Business Overview

Long time favorite family owned restaurant for sale. Special recipes, incredible wine selection, and unmatched personal service makes this restaurant attractive to locals and tourists, alike. Winner of many area awards. The near 5,000 sqft area has low rent+ high profit margins. This turn-key offer is a rare opportunity for buyers.


  • Asking Price: $1,450,000
  • Cash Flow: $495,000
  • Gross Revenue: $1,250,000
  • FF&E: $200,000
  • Inventory: $100,000
  • Inventory Included: N/A
  • Established: N/A
Is Support & Training Included:

2 weeks

Purpose For Selling:


Additional Info

The sale doesn't include inventory valued at $100,000*, which ins't included in the listing price.

The building is leased by the business for $0.00

Why is the Current Owner Selling The Business?

There are all kinds of reasons why individuals choose to sell operating businesses. However, the true reason vs the one they tell you may be 2 entirely different things. As an example, they may claim "I have a lot of other obligations" or "I am retiring". For numerous sellers, these reasons are valid. But, for some, these may just be justifications to attempt to conceal the reality of changing demographics, increased competition, current decrease in revenues, or a range of various other factors. This is why it is really vital that you not count completely on a seller's word, yet rather, utilize the seller's solution along with your total due diligence. This will repaint a more reasonable picture of the business's current scenario.

Existing Debts and Future Obligations

If the current company is in debt, which numerous businesses are, then you will have reason to consider this when valuating/preparing your offer. Numerous businesses borrow money so as to cover items like supplies, payroll, accounts payable, so on and so forth. Bear in mind that in some cases this can indicate that earnings margins are too tight. Numerous businesses come under a revolving door of taking loans as a way to pay back various other loans. Along with debts, there may also be future commitments to think about. There might be an outstanding lease on tools or the structure where the business resides. The business may have existing contracts with vendors that must be met or might result in fines if terminated early.

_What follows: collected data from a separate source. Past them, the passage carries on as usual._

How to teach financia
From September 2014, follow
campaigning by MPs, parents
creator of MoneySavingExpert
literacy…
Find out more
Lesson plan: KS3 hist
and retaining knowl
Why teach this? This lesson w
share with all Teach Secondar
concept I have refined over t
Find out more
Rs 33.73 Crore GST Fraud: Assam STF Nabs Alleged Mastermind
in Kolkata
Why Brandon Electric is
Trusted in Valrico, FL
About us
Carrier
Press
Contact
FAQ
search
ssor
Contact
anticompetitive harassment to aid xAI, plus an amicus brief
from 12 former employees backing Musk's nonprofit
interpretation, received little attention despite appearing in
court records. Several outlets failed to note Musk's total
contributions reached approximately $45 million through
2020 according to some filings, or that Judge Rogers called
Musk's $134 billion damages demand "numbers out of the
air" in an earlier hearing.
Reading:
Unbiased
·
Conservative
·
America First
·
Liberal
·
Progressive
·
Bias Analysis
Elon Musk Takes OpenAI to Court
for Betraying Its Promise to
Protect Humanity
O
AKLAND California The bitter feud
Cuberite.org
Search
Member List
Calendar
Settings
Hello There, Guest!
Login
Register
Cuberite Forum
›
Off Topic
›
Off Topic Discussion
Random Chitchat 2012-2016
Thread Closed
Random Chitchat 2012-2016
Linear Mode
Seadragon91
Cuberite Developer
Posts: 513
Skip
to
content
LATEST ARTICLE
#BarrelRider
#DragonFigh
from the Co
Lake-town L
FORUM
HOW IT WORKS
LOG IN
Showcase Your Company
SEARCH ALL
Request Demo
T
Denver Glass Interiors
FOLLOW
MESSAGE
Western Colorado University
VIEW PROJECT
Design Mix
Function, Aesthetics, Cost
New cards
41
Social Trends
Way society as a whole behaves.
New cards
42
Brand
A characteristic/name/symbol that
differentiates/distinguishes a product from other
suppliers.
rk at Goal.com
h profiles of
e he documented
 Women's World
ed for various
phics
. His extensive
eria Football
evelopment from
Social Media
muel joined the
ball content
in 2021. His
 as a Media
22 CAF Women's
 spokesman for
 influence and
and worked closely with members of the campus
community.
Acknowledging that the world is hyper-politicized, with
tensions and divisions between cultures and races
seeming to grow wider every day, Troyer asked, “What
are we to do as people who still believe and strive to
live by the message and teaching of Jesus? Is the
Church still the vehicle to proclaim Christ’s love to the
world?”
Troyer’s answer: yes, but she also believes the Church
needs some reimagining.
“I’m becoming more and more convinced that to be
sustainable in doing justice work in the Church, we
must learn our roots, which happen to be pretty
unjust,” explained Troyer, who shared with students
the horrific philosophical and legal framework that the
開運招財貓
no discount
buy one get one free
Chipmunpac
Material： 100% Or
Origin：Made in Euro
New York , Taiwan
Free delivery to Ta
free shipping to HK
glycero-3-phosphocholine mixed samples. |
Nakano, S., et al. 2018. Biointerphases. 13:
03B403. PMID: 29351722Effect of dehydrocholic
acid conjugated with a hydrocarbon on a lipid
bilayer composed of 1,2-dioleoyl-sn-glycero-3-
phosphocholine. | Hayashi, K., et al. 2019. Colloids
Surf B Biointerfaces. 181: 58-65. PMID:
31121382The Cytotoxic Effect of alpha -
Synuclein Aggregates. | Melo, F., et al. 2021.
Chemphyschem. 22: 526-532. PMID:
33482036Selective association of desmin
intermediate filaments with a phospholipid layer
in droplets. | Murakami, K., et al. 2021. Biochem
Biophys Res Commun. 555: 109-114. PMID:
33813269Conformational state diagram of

Understanding the Customer Base, Competition and Area Demographics

How do companies in the location draw in brand-new consumers? Many times, businesses have repeat clients, which create the core of their day-to-day earnings. Particular elements such as new competition sprouting up around the area, road construction, and staff turnover can impact repeat customers and also adversely affect future profits. One essential thing to consider is the location of the business. Is it in a very trafficked shopping center, or is it hidden from the main road? Clearly, the more people that see the business often, the higher the chance to construct a returning consumer base. A final thought is the basic area demographics. Is the business placed in a densely populated city, or is it situated on the edge of town? Exactly how might the local median household earnings influence future revenue prospects?